**WORK REQUEST:**
Of the entries that follow, how many lines hold the string "assign"? Write the number and nothing more.

**PROVIDED INFORMATION:**
*-*-*

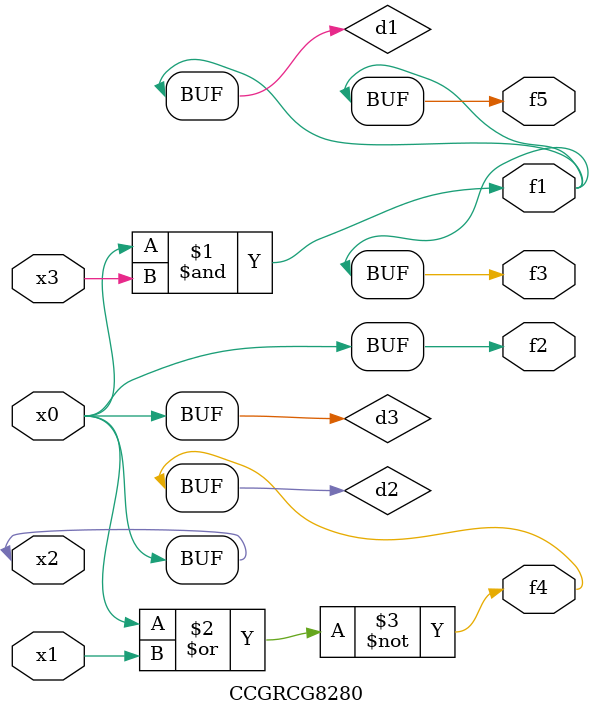
<source format=v>
module CCGRCG8280(
	input x0, x1, x2, x3,
	output f1, f2, f3, f4, f5
);

	wire d1, d2, d3;

	and (d1, x2, x3);
	nor (d2, x0, x1);
	buf (d3, x0, x2);
	assign f1 = d1;
	assign f2 = d3;
	assign f3 = d1;
	assign f4 = d2;
	assign f5 = d1;
endmodule

</source>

*-*-*

**YOUR SOLUTION:**
5